Spontaneous Growth of 3D Framework Carbon from Sodium Citrate for High Energy‐ and Power‐Density and Long‐Life Sodium‐Ion Hybrid Capacitors

Abstract Carbon sheets with 3D architectures, large graphitic interlayer spacing, and high electrical conductivity are highly expected to be an ideal anode material for sodium‐ion hybrid capacitors (SIHCs). Pursuing a simple synthesis methodology and advancing it from the laboratory to industry is of great importance. In this study, a new approach is presented to prepare 3D framework carbon (3DFC) with the above integrated advantages by a direct calcination of sodium citrate without aid of any additional carbon source, template, or catalyst. The first‐principle calculations verify that the large interlayer spacing and the curvature structure of 3DFC facilitate the sodium ion insertion/extraction.
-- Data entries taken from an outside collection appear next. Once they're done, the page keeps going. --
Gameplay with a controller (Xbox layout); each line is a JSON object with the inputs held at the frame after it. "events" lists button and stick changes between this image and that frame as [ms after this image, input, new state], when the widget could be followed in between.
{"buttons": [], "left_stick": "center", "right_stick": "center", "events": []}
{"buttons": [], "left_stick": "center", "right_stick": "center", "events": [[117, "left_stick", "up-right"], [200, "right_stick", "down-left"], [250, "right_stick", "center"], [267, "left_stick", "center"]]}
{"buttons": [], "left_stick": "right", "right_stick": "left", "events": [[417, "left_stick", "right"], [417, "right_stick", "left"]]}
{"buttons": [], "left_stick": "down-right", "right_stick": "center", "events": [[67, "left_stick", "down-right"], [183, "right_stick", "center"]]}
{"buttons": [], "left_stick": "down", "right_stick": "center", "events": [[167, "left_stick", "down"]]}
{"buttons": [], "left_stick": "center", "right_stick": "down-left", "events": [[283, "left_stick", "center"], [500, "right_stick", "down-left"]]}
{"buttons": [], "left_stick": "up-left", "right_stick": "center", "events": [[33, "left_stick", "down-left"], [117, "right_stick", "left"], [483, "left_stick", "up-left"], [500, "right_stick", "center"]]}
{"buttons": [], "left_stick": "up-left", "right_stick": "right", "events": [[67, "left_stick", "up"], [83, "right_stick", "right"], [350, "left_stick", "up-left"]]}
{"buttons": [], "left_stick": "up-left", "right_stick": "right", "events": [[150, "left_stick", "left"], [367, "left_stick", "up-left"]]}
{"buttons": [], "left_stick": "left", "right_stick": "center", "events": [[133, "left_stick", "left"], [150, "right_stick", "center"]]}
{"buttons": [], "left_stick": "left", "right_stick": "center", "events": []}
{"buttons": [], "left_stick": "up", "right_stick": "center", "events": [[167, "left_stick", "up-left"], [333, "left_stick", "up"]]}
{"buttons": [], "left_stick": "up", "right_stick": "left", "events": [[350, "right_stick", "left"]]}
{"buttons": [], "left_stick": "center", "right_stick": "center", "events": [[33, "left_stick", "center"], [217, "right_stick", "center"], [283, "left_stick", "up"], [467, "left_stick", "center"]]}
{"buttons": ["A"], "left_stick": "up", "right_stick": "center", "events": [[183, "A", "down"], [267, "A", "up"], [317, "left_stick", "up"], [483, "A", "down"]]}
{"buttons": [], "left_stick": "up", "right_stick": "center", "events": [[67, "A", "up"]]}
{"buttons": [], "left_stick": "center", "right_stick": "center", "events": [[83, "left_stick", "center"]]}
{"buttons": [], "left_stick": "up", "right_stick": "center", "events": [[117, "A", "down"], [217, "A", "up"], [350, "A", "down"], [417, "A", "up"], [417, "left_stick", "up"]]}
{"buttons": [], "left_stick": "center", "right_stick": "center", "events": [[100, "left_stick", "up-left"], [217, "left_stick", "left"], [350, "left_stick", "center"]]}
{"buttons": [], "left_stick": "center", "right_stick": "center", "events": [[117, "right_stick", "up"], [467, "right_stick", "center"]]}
As a consequence, the optimal 3DFC sample exhibits high reversible capacity as well as excellent rate and cycling performance. On this basis, a dual‐carbon SIHC is fabricated by employing 3DFC as battery‐type anode and 3DFC‐derived nanoporous carbon as capacitor‐type cathode. It is able to deliver high energy‐ and power‐density feature as well as outstanding long‐term cycling stability in the potential range of 0–4.0 V. This study may open an avenue for developing high‐performance carbon electrode materials and pushes the practical applications of SIHCs a decisive step forward.